25 Eylül 2013 Çarşamba
Ya Kötü Anne Olursam
Bizim araban böyle kelebekeler çıkmıyordu.
Dün Ecem doğduğundan beri en zor günlerimden berini yaşadım. Annemle hep hayalimizdi. Eylülde İzmir'e gelecek, kızı arabasına koyacağız oooo durmadan gezeceğiz. İlk gezmemizi uygulayalım dedik dün. Ecem uyudu, uyandı, karnını doyurdum. Koyduk arabasına. Göztepe'ye doğru yola çıktık.
İlk 10 dakika sorun yoktu. Biraz esmeye başladı. Birde biz puset arabasını kullanıyoruz. Araba koltuğunda durmadığından ona geçtik.Dışarı bakıyor ya yüzü "Hadi çocuk üşümesin ceketini giydirelim" dedik. Aman seninki başladı ağlamaya. Ceketini giymeyecekmiş. Sıkıntılı hatun. Sıcak geldi galiba söyleniyor. Hemde ne söylenmek. IIGGGIIGGIIGGGIIGGAAOOOUUAAOOO! Diye bağırmaya başladı. Çıkarttım ceketini. Ceketi 10 dakika kaldı kalmadı üstünde. Durmuyor. Pusette dönmeye çalışıyor. Yürüyoruz sanki bütün sokaktakiler bize bakıyormuş gibi gelmeye başladı. İçlerinden "İki kadın bi çocuğa bakamıyorlar" diyorlar. Stress oldum.
Yakında bir Burger King vardı oraya oturduk. Emer belki uyur diye düşünüyoruz. Emmiyor arabada durmuyor. Biz yemek yerken bizi bir izleyeyişi var. Açmış gibi bakıyor bizim yüzümüze. O bakışlarına bizi bir aldı gülmek. Gözlerimden yaşlar geliyor. Sinirlerim bozuldu gülerim de ben.Eline verdim patatesleri koydukları keseyi. Resmen yiyor, yalıyor. Çok hoşuna gitti. Biraz sakinleyince çıktık biz yine yola. 10 adım atmadık başladı yine söylenmeye. Ne olur ne olmaz diye ben kanguruyu da yanıma almıştım. Kanguruya koyduk orada da durmuyor. İlk defa kanguruda durmadı.
Neyse ben kafamı uzaklaştırmaya çalışıyorum kızdan.

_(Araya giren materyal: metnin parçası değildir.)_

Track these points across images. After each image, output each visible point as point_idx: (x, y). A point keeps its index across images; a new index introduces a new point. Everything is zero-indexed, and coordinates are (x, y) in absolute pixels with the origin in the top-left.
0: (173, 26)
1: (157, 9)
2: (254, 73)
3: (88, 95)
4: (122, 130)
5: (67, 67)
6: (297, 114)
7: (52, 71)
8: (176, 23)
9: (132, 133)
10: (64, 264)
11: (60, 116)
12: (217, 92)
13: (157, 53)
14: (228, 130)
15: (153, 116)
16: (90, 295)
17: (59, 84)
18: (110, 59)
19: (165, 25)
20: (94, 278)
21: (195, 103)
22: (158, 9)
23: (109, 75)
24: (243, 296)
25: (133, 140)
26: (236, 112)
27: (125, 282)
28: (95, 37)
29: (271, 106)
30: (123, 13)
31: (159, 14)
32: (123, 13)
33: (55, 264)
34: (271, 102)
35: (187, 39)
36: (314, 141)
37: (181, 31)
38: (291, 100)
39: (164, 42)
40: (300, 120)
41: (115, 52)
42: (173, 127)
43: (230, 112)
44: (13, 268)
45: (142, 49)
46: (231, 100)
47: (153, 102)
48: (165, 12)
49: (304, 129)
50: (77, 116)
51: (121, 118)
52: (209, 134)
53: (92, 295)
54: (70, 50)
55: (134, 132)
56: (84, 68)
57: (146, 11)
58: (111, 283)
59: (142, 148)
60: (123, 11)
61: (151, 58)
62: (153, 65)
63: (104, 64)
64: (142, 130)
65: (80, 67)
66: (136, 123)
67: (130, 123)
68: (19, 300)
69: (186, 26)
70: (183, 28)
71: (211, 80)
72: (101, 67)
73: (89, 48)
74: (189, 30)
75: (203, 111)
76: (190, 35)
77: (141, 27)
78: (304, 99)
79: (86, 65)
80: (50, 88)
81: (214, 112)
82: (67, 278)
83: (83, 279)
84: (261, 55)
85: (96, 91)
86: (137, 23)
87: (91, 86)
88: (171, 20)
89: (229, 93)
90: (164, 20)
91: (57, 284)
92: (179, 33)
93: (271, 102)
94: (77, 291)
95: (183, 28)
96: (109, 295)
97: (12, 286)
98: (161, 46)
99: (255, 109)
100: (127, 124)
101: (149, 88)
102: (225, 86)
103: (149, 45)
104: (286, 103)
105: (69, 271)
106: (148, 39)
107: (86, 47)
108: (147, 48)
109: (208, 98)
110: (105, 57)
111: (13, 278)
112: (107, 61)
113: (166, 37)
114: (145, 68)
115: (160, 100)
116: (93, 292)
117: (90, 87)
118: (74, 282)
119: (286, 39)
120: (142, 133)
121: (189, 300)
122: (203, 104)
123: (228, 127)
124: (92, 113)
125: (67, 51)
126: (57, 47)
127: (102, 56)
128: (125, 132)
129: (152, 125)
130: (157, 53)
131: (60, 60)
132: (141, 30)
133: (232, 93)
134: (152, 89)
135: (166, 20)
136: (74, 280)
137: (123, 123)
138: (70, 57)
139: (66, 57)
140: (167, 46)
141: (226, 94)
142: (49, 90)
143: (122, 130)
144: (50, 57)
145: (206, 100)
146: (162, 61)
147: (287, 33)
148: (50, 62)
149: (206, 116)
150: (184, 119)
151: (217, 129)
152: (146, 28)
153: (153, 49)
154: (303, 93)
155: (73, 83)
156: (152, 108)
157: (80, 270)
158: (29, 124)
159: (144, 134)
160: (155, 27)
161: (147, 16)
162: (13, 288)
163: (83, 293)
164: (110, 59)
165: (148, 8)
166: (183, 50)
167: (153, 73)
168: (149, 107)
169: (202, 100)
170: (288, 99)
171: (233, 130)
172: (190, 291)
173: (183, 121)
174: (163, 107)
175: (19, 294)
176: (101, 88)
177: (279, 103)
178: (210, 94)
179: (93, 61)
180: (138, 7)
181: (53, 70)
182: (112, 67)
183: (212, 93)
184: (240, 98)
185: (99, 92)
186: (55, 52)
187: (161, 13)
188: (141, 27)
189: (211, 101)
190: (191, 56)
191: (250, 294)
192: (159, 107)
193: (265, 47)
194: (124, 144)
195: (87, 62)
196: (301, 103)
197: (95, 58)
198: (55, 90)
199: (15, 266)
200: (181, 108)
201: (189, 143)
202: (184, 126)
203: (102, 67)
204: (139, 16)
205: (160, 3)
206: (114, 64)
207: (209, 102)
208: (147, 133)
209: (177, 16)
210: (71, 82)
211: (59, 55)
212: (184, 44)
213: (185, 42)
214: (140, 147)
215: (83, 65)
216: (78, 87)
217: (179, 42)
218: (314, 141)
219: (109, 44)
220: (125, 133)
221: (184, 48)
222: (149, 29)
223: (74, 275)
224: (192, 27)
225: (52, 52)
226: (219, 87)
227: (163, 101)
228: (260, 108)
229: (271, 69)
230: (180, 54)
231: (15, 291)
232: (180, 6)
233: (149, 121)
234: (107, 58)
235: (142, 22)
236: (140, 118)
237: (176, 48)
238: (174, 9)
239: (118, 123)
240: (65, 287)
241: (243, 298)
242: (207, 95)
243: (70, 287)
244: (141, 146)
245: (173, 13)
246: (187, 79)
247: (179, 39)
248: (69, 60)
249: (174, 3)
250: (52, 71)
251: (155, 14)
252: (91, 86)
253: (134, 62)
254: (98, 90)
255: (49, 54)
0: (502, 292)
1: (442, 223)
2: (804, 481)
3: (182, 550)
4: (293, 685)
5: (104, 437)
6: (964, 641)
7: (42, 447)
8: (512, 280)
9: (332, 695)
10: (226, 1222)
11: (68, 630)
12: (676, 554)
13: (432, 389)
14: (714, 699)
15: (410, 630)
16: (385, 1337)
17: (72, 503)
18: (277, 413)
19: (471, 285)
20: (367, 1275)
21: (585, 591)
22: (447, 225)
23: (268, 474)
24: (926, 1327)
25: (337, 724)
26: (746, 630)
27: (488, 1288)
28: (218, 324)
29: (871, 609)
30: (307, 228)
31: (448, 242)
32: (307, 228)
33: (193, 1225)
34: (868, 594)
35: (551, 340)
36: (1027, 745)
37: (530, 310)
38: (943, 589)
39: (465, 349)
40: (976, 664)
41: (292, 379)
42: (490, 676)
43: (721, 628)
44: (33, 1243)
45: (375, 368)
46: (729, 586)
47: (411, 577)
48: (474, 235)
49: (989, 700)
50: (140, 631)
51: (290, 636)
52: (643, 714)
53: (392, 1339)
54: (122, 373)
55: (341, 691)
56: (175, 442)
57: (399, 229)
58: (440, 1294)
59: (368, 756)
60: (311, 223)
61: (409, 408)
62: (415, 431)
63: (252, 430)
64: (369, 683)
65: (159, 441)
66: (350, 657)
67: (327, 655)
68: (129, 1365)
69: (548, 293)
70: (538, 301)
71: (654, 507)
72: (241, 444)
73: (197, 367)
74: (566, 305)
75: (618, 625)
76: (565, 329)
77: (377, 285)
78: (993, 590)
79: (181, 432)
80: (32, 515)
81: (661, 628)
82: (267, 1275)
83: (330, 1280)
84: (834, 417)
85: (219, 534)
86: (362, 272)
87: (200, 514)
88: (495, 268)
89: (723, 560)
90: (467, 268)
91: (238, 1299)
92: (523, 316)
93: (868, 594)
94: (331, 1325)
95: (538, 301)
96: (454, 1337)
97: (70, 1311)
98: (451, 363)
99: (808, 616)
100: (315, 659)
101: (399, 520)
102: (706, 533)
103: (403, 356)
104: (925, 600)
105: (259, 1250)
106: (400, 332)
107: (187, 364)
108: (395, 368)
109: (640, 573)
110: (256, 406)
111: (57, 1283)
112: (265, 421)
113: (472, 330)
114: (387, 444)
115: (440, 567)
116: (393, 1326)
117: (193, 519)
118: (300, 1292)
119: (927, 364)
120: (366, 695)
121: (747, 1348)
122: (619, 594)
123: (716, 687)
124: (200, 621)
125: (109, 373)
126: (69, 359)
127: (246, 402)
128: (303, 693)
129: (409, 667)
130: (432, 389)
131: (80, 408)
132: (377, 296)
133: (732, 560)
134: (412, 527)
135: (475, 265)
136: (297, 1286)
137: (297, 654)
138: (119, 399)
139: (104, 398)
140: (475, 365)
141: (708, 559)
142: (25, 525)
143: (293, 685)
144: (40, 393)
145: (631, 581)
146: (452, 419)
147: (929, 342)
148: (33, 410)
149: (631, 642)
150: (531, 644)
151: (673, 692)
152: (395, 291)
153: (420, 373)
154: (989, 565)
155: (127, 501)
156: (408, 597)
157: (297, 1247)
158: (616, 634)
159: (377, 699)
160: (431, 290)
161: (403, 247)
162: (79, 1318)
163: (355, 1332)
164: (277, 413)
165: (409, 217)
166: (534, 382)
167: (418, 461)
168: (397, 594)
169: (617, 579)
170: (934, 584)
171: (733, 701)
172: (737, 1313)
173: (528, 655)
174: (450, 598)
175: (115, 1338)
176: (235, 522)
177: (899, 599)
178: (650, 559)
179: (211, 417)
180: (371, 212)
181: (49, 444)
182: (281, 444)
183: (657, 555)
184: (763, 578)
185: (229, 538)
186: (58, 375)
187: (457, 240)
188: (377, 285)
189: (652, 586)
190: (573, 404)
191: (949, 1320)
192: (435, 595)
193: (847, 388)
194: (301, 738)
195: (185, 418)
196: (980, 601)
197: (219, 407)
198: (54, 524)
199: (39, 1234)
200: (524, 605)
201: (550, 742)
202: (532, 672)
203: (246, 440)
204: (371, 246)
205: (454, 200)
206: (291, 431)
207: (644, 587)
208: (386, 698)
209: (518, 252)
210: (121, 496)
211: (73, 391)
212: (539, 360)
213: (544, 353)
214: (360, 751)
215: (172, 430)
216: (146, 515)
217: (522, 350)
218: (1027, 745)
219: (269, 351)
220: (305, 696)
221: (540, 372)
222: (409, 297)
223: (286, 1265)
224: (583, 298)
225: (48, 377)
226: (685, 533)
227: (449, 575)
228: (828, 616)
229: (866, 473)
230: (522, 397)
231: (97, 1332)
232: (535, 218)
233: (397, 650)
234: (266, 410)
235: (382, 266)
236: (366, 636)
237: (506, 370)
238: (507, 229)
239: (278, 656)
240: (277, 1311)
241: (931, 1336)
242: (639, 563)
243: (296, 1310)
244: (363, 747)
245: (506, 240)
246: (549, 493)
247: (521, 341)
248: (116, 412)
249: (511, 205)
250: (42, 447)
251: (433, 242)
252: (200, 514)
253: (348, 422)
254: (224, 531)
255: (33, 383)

Mağazalara bakıyorum falan. Çocuk huysuz. Sakinleştirmeye çalışıyorum kendimi. "Herkesin başına gelir bu. Bir senin çocuğun değil sokakta ağlayan" diyorum kendi kendime. Başka bebek arabalarına bakıyorum. Hiç birinin bebeği ağlamıyor. Ya uyuyorlar yada bakınıyorlar.
Dedim var bizimkinde bir anormallik. Yazık anneme kal geldi. Habire " Bu çocuk bir ay önce böyle değildi Yaramaz olmuş bu" deyip duruyor. Dayanamadım Göztepeye varmadan döndük. Taksiye bindik. Takside uyudu. " Ayy bilseydim. Göztepe'ye doğru giderdim" dedim. Hala aklım gezmekte. Taksiden indik eve girdik bir başladı söylenmeye. Banyo yaptırdık belki iyi gelir diye durmuyor. Emzirmeye çalışıyorum istemiyor.
2 saatin sonunda sızdı. Ama ben bu arada eşimi aradım kızı şikayet ettim. "Durmuyor kız. Çok fena. Bir sıkıntısı var. Dişlerden diyor herkes. Huyu böyle kalır mı acaba. Huysuz bir çocuğumuz mu olacak bizim" diye yakındım. Ama çok moralim bozuldu. Dokunsan ağlayacağım.
Kız uyudu. Büyük uğraşların sonunda. Ben kendime kızmaya başladım. Çocuk benim yüzümden durmuyor. Ben stres yapıyorum. Stresim ona geçiyor. Çünkü kız son iki haftadır böyle. Herkes dişlerinden böyle yapıyor diyor ama ben inanmıyorum. Sakin, mutlu bir çocuğum var derken mutsuz bir çocuğum oldu. Söylenip durdum. Birde her kapıyı çalana anlatıyorum.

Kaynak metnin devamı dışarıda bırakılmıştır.